Classifying delivers strange results

I've got a classifying problem. I have a data set of physiological data (pulse, skin resistance etc., 4 features) from an experiment with 19 persons. In the experiment they had to do a sequence of things that influenced them. That's why the data is divided in 10 classes for each stage of the experiment. Now I have two data sets: one containing all the data put together (starting with the first person and ending with the last), and one divided in one training set containing 17 persons and test set containing 2 persons. Now I use Wekas Random Forest to classify the data, and surprisingly, in 10-fold cross-validation using the first data set, I get almost perfect results (which seems very strange to me, I mean a problem with 10 classes and only 4 features?), but when I use the separate training and testing sets, I get very bad results. I also tried dividing the data using other 2 persons for test set, same bad results. The question is: what am I missing?

Solution

That's a high variance problem, meaning that your classifier is able to perfectly fit training data but is not able to generalize well. Read about bias\variance tradeoff and think about the way to improve the generalization (probably switch to another classifier which generalizes better or by decreasing the amount of your trees in random forest, etc).

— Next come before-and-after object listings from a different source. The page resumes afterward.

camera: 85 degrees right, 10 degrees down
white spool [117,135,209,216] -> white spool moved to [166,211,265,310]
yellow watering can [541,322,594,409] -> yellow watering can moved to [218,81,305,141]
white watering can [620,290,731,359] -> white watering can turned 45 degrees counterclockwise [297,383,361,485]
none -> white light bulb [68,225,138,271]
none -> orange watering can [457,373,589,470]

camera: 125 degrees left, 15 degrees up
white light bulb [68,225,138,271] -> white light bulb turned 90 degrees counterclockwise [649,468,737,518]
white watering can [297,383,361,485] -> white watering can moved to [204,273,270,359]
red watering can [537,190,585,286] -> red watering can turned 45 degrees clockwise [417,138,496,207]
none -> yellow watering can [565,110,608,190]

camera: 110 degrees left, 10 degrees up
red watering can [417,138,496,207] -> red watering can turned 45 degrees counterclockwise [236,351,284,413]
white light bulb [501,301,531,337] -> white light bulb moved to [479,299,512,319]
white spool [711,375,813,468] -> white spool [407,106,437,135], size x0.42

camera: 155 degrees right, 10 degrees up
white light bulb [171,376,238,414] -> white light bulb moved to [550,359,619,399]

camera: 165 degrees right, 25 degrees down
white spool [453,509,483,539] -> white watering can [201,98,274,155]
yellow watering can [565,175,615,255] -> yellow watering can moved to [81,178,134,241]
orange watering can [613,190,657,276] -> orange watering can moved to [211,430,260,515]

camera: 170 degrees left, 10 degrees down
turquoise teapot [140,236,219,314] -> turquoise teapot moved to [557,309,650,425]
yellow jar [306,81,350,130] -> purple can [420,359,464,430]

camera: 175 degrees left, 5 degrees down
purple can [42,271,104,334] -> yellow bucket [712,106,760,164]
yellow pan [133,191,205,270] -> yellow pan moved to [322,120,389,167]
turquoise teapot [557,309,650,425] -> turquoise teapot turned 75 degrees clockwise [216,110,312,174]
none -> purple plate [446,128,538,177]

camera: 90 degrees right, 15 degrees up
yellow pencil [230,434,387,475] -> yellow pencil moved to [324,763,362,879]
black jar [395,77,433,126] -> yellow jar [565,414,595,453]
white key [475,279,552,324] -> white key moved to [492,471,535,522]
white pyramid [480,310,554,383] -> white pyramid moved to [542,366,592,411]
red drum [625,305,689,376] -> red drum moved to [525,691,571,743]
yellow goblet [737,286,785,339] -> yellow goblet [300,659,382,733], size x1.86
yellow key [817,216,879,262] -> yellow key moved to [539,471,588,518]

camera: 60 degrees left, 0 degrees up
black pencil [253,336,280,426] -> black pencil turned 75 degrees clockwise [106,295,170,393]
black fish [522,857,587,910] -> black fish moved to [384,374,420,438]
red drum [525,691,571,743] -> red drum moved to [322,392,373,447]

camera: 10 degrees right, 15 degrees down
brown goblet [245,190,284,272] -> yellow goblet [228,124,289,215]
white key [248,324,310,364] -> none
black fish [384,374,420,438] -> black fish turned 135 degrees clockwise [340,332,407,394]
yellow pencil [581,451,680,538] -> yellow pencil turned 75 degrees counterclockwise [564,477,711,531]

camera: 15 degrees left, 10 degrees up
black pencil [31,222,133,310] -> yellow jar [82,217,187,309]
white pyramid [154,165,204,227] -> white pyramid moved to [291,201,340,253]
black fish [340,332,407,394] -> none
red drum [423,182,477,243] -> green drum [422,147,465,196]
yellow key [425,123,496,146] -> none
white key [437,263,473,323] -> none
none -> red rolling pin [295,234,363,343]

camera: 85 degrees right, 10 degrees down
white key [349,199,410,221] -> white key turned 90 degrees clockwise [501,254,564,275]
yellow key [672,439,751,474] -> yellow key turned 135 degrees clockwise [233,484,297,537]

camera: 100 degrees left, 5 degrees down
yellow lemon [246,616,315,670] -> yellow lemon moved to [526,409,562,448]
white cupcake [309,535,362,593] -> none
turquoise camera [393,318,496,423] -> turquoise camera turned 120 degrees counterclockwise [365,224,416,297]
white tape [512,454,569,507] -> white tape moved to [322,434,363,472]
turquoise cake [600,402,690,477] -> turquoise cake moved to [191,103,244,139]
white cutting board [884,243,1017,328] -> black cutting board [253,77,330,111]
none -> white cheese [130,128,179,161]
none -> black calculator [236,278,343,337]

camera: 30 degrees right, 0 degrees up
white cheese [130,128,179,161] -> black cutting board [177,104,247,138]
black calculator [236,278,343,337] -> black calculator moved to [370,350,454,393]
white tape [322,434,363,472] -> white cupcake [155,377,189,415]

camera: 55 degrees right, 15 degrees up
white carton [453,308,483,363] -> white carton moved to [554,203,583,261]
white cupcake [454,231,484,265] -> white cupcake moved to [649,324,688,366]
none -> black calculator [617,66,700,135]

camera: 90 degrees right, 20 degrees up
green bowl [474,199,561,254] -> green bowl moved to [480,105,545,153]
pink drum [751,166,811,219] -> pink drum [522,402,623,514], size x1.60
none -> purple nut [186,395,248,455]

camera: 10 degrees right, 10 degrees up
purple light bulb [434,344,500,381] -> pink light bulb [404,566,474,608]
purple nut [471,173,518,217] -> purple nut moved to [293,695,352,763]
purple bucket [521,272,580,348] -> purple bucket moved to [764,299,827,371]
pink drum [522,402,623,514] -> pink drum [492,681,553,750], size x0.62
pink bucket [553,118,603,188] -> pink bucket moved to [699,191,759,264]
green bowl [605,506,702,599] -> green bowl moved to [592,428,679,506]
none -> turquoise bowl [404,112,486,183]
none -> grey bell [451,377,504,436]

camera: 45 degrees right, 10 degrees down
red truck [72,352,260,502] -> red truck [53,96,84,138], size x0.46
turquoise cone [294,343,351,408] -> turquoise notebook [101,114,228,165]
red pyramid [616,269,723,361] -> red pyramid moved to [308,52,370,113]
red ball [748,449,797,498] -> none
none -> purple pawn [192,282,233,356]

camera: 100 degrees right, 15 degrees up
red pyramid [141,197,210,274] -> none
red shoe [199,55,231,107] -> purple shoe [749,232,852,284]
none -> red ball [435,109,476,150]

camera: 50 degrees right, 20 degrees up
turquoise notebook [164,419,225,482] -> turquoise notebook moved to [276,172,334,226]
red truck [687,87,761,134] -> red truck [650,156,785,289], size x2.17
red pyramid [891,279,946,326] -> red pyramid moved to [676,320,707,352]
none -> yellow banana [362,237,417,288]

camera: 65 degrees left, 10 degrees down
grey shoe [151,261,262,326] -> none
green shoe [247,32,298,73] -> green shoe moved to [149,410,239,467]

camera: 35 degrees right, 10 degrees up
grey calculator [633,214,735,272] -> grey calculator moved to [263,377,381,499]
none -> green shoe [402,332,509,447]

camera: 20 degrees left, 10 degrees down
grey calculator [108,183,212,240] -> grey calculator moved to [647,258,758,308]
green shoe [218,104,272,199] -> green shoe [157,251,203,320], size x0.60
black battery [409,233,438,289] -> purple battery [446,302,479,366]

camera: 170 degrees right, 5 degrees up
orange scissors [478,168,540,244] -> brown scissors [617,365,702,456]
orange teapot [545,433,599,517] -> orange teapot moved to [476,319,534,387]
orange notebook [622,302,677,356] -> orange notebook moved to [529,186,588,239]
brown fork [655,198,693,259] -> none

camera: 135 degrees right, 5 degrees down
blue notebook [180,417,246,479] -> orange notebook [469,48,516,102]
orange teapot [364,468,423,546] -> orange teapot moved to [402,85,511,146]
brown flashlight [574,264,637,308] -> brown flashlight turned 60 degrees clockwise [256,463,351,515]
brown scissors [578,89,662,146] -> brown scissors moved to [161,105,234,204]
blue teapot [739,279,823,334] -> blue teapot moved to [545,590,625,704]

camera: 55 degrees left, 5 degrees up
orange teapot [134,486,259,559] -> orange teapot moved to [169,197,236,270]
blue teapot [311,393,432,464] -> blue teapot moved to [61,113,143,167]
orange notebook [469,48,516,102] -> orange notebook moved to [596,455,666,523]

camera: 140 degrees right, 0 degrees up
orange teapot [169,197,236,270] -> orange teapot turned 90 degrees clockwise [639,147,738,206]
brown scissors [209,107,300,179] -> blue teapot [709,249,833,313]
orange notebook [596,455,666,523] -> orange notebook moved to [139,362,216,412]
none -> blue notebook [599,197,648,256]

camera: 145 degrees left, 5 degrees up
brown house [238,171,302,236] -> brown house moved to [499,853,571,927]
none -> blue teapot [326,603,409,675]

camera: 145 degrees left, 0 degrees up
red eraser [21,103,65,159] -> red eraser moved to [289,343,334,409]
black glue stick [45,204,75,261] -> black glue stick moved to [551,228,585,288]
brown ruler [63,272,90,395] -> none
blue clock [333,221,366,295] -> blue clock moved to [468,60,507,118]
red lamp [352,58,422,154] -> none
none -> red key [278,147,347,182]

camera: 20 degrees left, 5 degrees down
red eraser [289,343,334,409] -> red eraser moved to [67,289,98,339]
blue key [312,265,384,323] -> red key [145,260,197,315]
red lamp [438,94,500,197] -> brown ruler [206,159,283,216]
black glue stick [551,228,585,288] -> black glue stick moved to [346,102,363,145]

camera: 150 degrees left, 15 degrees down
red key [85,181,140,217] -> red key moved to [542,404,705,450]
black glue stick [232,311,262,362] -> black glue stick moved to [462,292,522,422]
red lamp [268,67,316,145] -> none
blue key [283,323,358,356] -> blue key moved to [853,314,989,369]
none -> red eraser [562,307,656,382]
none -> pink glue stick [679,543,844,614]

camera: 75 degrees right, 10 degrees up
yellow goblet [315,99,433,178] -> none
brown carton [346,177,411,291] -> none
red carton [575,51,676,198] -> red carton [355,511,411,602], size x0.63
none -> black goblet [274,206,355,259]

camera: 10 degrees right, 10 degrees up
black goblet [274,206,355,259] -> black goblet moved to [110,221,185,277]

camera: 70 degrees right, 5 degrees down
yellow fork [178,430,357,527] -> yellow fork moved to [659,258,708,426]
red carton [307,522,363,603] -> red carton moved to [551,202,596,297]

Also possible that you have too little data available for training. Because of that your classifier is able to perfectly fit to the training data (since there is a small number of examples which can be easily distinguished from each other) but absolutely not able to generalize just because you haven't presented enough data to perform any reasonable sampling of the problem space.

Having just 19 persons supports second hypothesis - 19 records is not even close to be enough for ML algorithms.